Génétique
Le CBS est presque toujours sporadique, se développant par hasard plutôt que d’être hérité. Certaines recherches ont trouvé des associations entre le SCB et une forme spécifique (variante 4R) du gène tau. Cependant, ces informations ne sont pas utiles pour le diagnostic de personnes spécifiques car les formes tau ne sont ni sensibles ni spécifiques de cette dégénérescence.
Pathologie
Lors de l’autopsie, la dégénérescence corticobasale se caractérise par une perte de cellules nerveuses, une gliose et une atrophie (rétrécissement) des couches profondes des lobes frontaux et/ou pariétaux postérieurs et de la substantia nigra.
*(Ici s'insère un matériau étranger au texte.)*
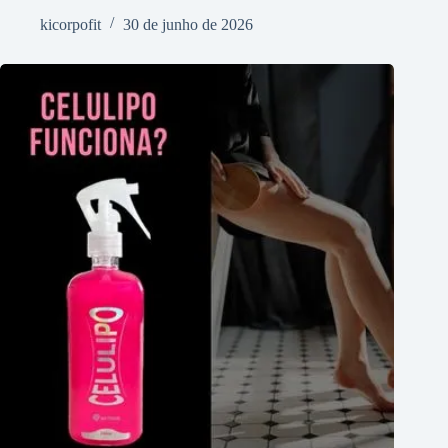
kicorpofit
30 de junho de 2026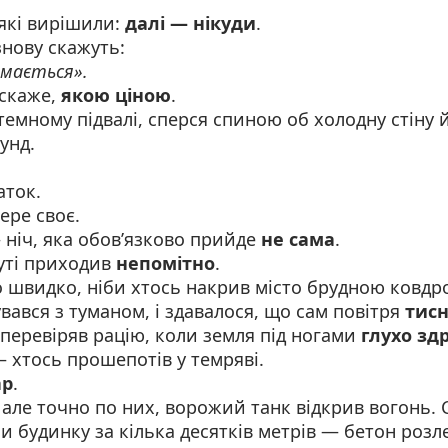
які вирішили:
далі — нікуди
.
нову скажуть:
мається».
 скаже,
якою ціною
.
 темному підвалі, сперся спиною об холодну стіну 
унд.
аток.
ере своє.
 ніч, яка обов’язково прийде
не сама
.
уті приходив
непомітно
.
 швидко, ніби хтось накрив місто брудною ковдр
ався з туманом, і здавалося, що сам повітря
тисн
перевіряв рацію, коли земля під ногами
глухо зд
 хтось прошепотів у темряві.
ар
.
 але точно по них, ворожий танк відкрив вогонь. 
ни будинку за кілька десятків метрів — бетон розле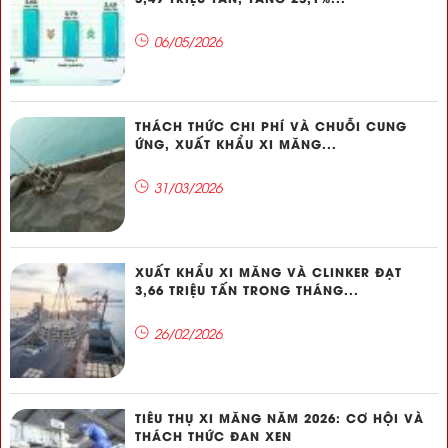
06/05/2026
THÁCH THỨC CHI PHÍ VÀ CHUỖI CUNG
ỨNG, XUẤT KHẨU XI MĂNG...
31/03/2026
XUẤT KHẨU XI MĂNG VÀ CLINKER ĐẠT
3,66 TRIỆU TẤN TRONG THÁNG...
26/02/2026
TIÊU THỤ XI MĂNG NĂM 2026: CƠ HỘI VÀ
THÁCH THỨC ĐAN XEN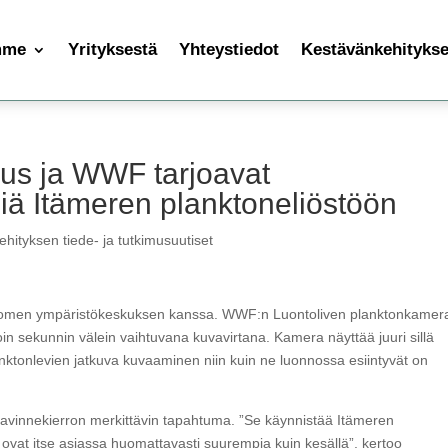
mme
Yrityksestä
Yhteystiedot
Kestävänkehityksen
us ja WWF tarjoavat
ä Itämeren planktoneliöstöön
hityksen tiede- ja tutkimusuutiset
uomen ympäristökeskuksen kanssa. WWF:n Luontoliven planktonkamer
in sekunnin välein vaihtuvana kuvavirtana. Kamera näyttää juuri sillä
lanktonlevien jatkuva kuvaaminen niin kuin ne luonnossa esiintyvät on
ravinnekierron merkittävin tapahtuma. ”Se käynnistää Itämeren
vat itse asiassa huomattavasti suurempia kuin kesällä”, kertoo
Les cellules nerveuses gonflées (ballonnées) contenant des épitopes de tau et de neurofilament phosphorylé, similaires à ceux observés dans la maladie de Pick, sont une caractéristique marquante.
Des pathologies protéiques sous-jacentes différentes peuvent être trouvées à l’autopsie dans les SCS diagnostiquées cliniquement qui peuvent être la protéine tau liée à la FTLD (type 4R) ou la protéine TDP43. Alternativement, une pathologie de la maladie d’Alzheimer a été observée avec des plaques amyloïdes et des enchevêtrements de tau, ou une pathologie de la protéine alpha synucléine plus typique de la maladie à corps de Lewy.
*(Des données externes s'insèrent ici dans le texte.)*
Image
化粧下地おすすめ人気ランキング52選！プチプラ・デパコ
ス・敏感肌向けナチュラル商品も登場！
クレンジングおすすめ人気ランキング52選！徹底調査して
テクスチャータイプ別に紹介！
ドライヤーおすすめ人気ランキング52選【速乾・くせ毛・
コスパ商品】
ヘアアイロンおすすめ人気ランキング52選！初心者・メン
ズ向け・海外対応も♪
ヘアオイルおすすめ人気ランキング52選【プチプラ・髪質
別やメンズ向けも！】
Le syndrome corticobasal progresse généralement lentement sur une période de 6 à 8 ans. Au cours de cette période, la capacité du patient à vivre et à fonctionner de manière autonome est diminuée, ce qui le rend dépendant des autres pour les activités de la vie quotidienne.
La mort dans le SCB est généralement causée par une pneumonie ou d’autres complications, telles qu’une septicémie (une infection dans tout le corps) ou une embolie pulmonaire (un caillot de sang qui bloque un vaisseau sanguin important dans le poumon).